TASK DESCRIPTION: For this exercise, restate every line below word for word and drop the images.

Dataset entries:
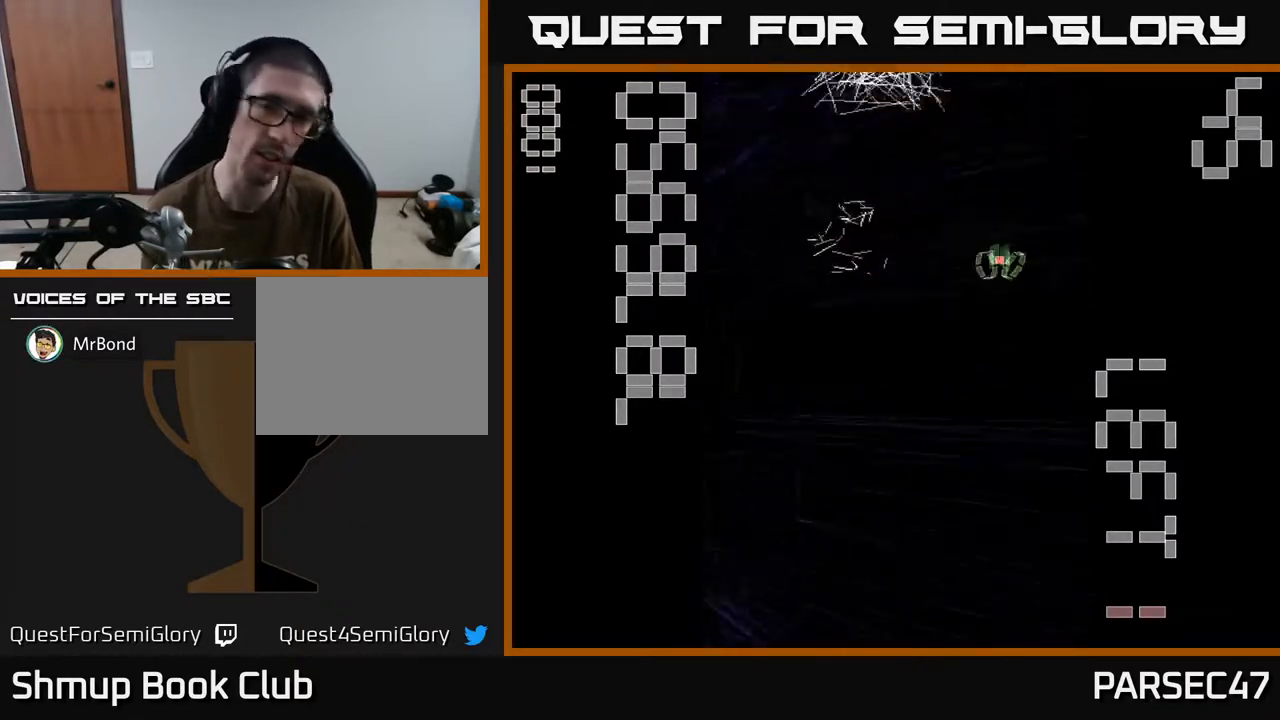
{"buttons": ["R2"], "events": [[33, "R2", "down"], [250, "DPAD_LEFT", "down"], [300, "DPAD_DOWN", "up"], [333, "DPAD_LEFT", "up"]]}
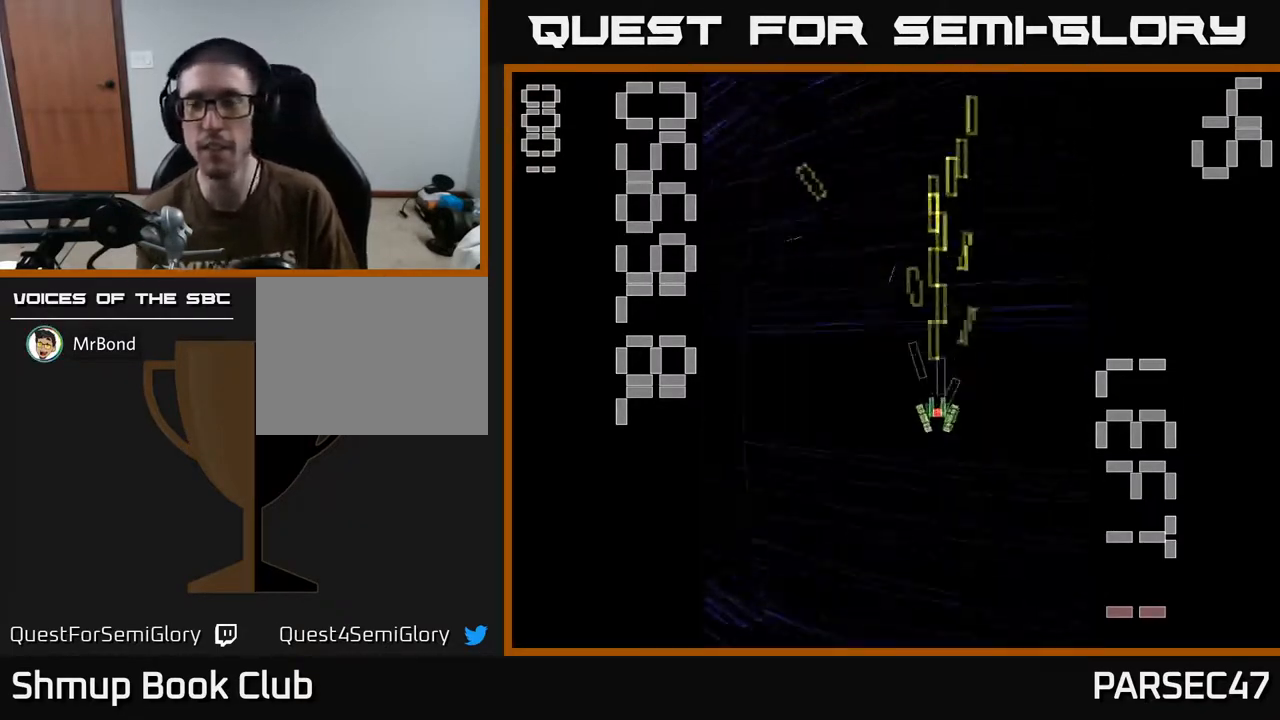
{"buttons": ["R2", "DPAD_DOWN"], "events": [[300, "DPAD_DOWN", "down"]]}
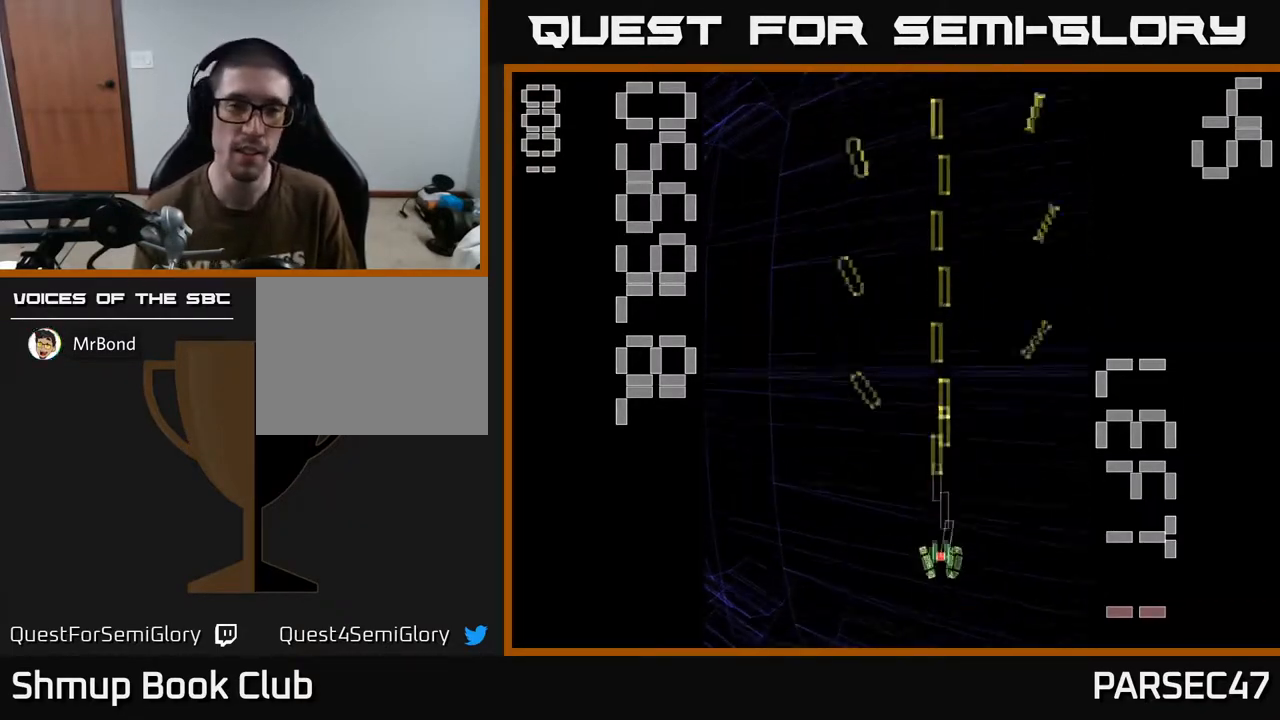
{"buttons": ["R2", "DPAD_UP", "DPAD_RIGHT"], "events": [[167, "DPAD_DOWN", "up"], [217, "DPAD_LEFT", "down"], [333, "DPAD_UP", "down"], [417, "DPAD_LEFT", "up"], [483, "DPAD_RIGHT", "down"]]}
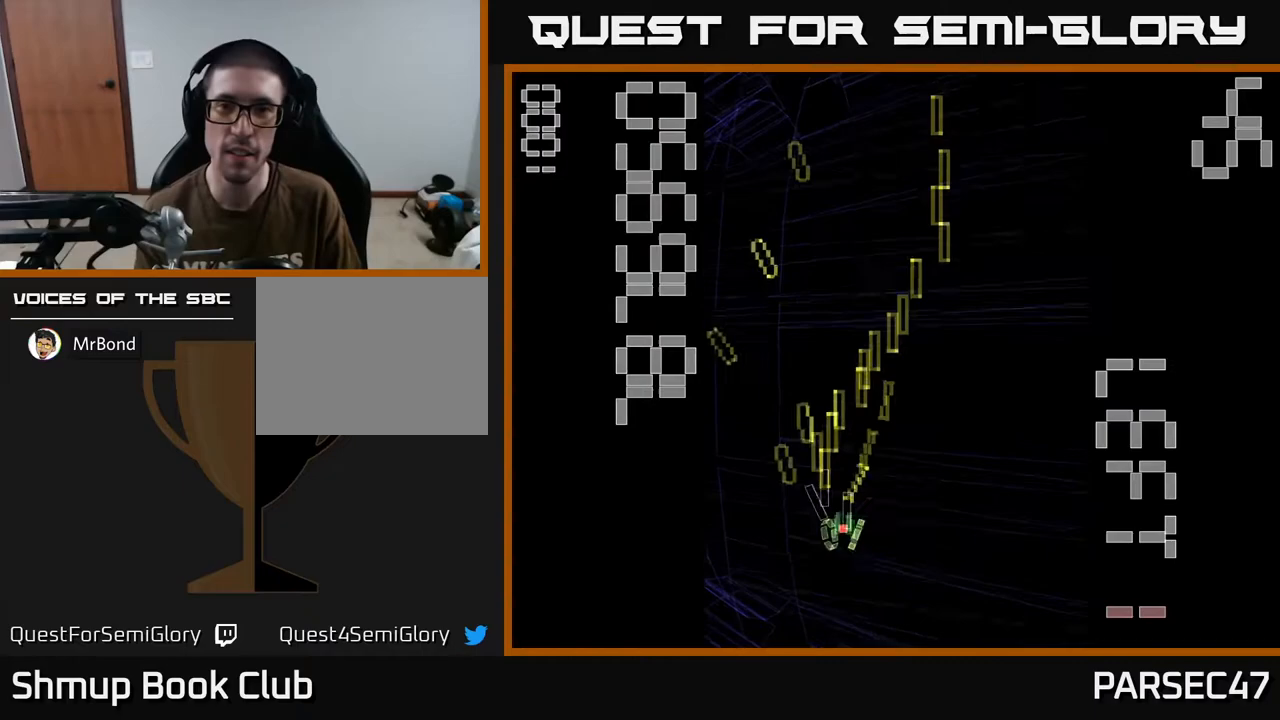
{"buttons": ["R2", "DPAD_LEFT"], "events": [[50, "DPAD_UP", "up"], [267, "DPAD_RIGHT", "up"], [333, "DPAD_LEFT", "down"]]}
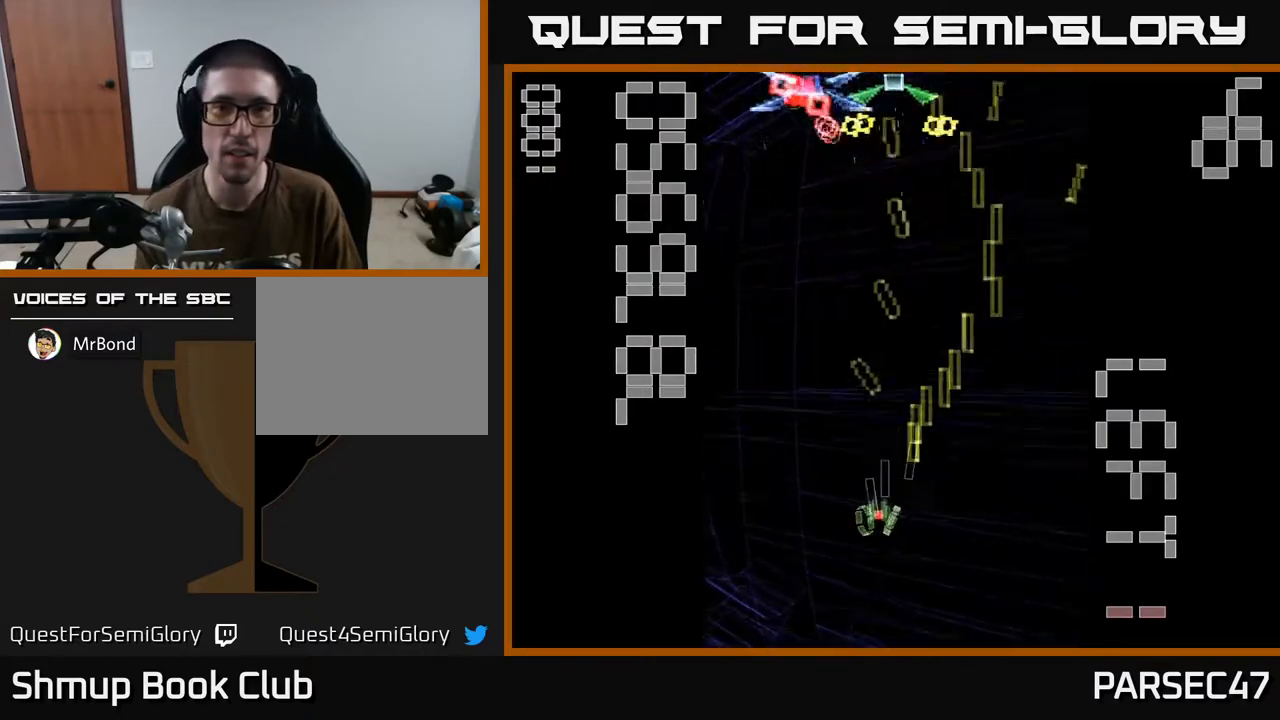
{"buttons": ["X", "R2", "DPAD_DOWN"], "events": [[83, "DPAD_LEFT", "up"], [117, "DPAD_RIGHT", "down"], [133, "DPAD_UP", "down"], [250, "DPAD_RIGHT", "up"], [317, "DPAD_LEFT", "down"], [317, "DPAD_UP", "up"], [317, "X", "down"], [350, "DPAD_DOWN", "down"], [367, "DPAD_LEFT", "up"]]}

TASK RESPONSE:
{"buttons": ["R2"], "events": [[33, "R2", "down"], [250, "DPAD_LEFT", "down"], [300, "DPAD_DOWN", "up"], [333, "DPAD_LEFT", "up"]]}
{"buttons": ["R2", "DPAD_DOWN"], "events": [[300, "DPAD_DOWN", "down"]]}
{"buttons": ["R2", "DPAD_UP", "DPAD_RIGHT"], "events": [[167, "DPAD_DOWN", "up"], [217, "DPAD_LEFT", "down"], [333, "DPAD_UP", "down"], [417, "DPAD_LEFT", "up"], [483, "DPAD_RIGHT", "down"]]}
{"buttons": ["R2", "DPAD_LEFT"], "events": [[50, "DPAD_UP", "up"], [267, "DPAD_RIGHT", "up"], [333, "DPAD_LEFT", "down"]]}
{"buttons": ["X", "R2", "DPAD_DOWN"], "events": [[83, "DPAD_LEFT", "up"], [117, "DPAD_RIGHT", "down"], [133, "DPAD_UP", "down"], [250, "DPAD_RIGHT", "up"], [317, "DPAD_LEFT", "down"], [317, "DPAD_UP", "up"], [317, "X", "down"], [350, "DPAD_DOWN", "down"], [367, "DPAD_LEFT", "up"]]}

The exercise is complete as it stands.